▶ _Task prompt_
Pull every line containing the word "front" out of the material below.
....
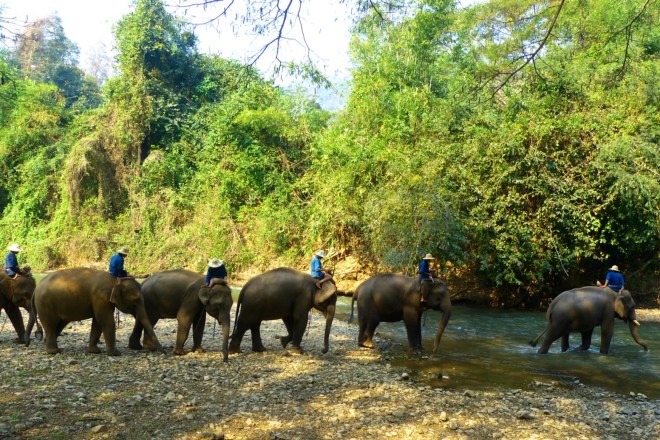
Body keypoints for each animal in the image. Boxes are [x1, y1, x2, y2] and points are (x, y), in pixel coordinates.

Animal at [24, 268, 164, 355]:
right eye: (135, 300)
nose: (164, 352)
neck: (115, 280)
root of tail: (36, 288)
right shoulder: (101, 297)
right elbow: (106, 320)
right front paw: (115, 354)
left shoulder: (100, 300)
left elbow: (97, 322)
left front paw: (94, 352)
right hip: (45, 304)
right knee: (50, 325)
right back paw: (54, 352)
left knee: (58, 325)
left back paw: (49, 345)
....
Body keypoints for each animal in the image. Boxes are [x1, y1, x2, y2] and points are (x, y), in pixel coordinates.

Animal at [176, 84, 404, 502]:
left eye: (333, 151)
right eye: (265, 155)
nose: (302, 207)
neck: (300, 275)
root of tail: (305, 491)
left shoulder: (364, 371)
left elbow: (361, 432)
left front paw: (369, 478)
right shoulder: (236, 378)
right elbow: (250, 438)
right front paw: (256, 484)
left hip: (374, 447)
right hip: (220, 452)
....
▶ _Solved problem_
right front paw: (115, 354)
left front paw: (94, 352)
left front paw: (369, 478)
right front paw: (256, 484)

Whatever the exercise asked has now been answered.